There are some factual differences in the instant case and the above-cited cases involving employees of McDonnell. These differences are not substantive. Petitioner was at Eglin Air Force Base not Holloman. He was performing work as a field service representative and not in testing work. His "per diem" was provided for under a different paragraph of McDonnell's Control Procedures on Travel and Relocation from the one applicable to the taxpayers involved in the three cases heretofore cited. There is no substantive difference in the provisions of the paragraph of McDonnell's control procedures under which "per diem" was paid to petitioner and the paragraph of the control procedure under which the taxpayers involved in the cases heretofore cited received their payments. Petitioner knew he would stay at Eglin as long as his services were needed by the Air Force on the GAM-72 missile just as the employees involved in the other cases knew they would stay at the place to which they were assigned for the period during which their services at such places were needed by McDonnell. The fact that petitioner was told or thought that some possibility existed that he might be reassigned to another base on short notice is of no weight in reaching a decision in this case since the evidence does not show that there existed any reasonably definite plan or time for such a transfer. Cf. Beatrice H. Albert, 13 T.C. 129, 131 (1949).
Petitioner moved his wife (he had no children) and his household goods and personal effects to Eglin. This was true of the taxpayers involved in other cases involving employees of McDonnell.
Petitioner attempts to distinguish his situation from the decided cases by stating that he maintained a home for his mother in St. Charles, Missouri. He argues that since he had to "maintain two homes" he should be allowed the deduction of the "per diem" paid to him.
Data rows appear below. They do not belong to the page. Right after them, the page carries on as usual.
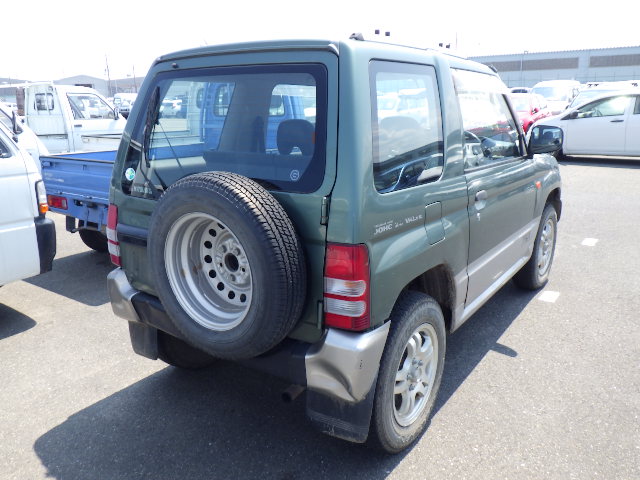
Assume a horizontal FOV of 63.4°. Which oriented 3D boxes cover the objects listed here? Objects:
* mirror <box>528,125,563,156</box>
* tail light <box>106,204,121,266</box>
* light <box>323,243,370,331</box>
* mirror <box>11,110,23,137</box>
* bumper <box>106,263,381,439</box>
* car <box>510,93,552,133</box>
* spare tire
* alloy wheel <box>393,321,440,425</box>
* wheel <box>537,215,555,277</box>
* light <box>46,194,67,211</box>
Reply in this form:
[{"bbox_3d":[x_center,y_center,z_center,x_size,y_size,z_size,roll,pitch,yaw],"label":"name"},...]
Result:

The fact that petitioner expended some amounts in the maintenance of the property at 732 North Kingshighway, St. Charles, Missouri, where his mother lived, does not make this residence petitioner's tax home. Also, this was not only the home of petitioner's mother but partially rental property of which petitioner was a joint owner. Petitioner has not shown that any payments he made with respect to this property were for maintaining a home as distinguished from maintaining rental property. However, even if petitioner were maintaining a home for his mother, this fact would not cause that home to be petitioner's home for tax purposes.
On the basis of Leo Cockrell, supra, and the other cases heretofore cited, we sustain respondent's disallowance of petitioners' claimed deduction for per diem living allowances in each of the years 1960 and 1961.
Decision will be entered for respondent.